This module addresses the modeling of inflectional alternation patterns.

exception qumin.representations.patterns.NotApplicable[source]

Bases: Exception

Raised when a Pattern can’t be applied to a form.

class qumin.representations.patterns.Pattern(alternation, context, inv)[source]

Bases: object

Represent the alternation pattern between two forms.

Applying the pattern to one of the original forms yields the second one.

As an example, we will use the following alternation in a present verb of french:

cells

Forms

Transcription

prs.1.sg ⇌ prs.2.pl

j’amène ⇌ vous amenez

amEn ⇌ amənE

Example

>>> inv = Inventory.from_file("tests/data/frenchipa.csv")
>>> cells = ("prs.1.sg", "prs.2.pl")
>>> forms = (Form("a m E n"), Form("a m Ø n E"))
>>> p = Pattern.from_forms(cells, forms, inv)
>>> type(p)
<class 'qumin.representations.patterns.Pattern'>
>>> p
E_ ⇌ Ø_E / am_n_ <0>
>>> p.apply(Form("a m E n"), cells, inv)
Form(a m Ø n E)
__init__(alternation, context, inv)[source]

Constructor for Patterns.

Parameters:
  • cells (Iterable) – Cells labels (str), in the same order.

  • alternation (dict) – Dictionary of cells to alternating material (list of tuples)

  • context (bool) – a Context instance

  • inv – sounds Inventory

applicable(form, cell)[source]

Test if this pattern matches a form, i.e. if the pattern is applicable to the form.

Parameters:
  • form (str) – a form.

  • cell (str) – A cell contained in self.cells.

Returns:

whether the pattern is applicable to the form from that cell.

Return type:

bool

apply(form, names, inv, raiseOnFail=True)[source]

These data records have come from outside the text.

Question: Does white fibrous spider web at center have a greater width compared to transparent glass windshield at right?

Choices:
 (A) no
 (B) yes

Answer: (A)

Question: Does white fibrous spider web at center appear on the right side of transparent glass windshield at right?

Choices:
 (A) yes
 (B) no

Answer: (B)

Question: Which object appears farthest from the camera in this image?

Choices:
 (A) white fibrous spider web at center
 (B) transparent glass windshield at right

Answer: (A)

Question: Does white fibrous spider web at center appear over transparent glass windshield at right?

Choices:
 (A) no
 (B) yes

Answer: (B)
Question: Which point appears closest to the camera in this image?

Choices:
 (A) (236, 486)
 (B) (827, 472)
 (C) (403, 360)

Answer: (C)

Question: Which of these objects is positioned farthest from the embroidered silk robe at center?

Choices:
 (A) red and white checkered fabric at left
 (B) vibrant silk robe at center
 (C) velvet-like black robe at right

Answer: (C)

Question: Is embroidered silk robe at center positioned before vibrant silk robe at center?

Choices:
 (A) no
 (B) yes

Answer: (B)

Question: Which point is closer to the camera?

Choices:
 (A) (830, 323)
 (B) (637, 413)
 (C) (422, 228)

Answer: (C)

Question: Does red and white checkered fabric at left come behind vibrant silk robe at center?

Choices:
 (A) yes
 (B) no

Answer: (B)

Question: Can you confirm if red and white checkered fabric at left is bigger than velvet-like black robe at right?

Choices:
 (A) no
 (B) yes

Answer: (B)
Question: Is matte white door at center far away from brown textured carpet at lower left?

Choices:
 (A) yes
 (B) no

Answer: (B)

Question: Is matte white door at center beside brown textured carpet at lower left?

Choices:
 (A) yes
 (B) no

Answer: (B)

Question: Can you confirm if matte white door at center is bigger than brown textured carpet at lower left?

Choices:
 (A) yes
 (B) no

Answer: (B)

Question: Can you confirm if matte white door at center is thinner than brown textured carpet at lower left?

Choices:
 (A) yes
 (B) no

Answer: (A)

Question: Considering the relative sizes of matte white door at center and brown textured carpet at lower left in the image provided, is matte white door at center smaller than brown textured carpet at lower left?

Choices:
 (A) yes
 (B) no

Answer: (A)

Apply the pattern to a form.

Parameters:
  • form – a form, assumed to belong to the cell names[0].

  • names – apply to a form of cell names[0] to produce a form of cell names[1] (default:self.cells). Patterns being non-oriented, it is better to use the names argument.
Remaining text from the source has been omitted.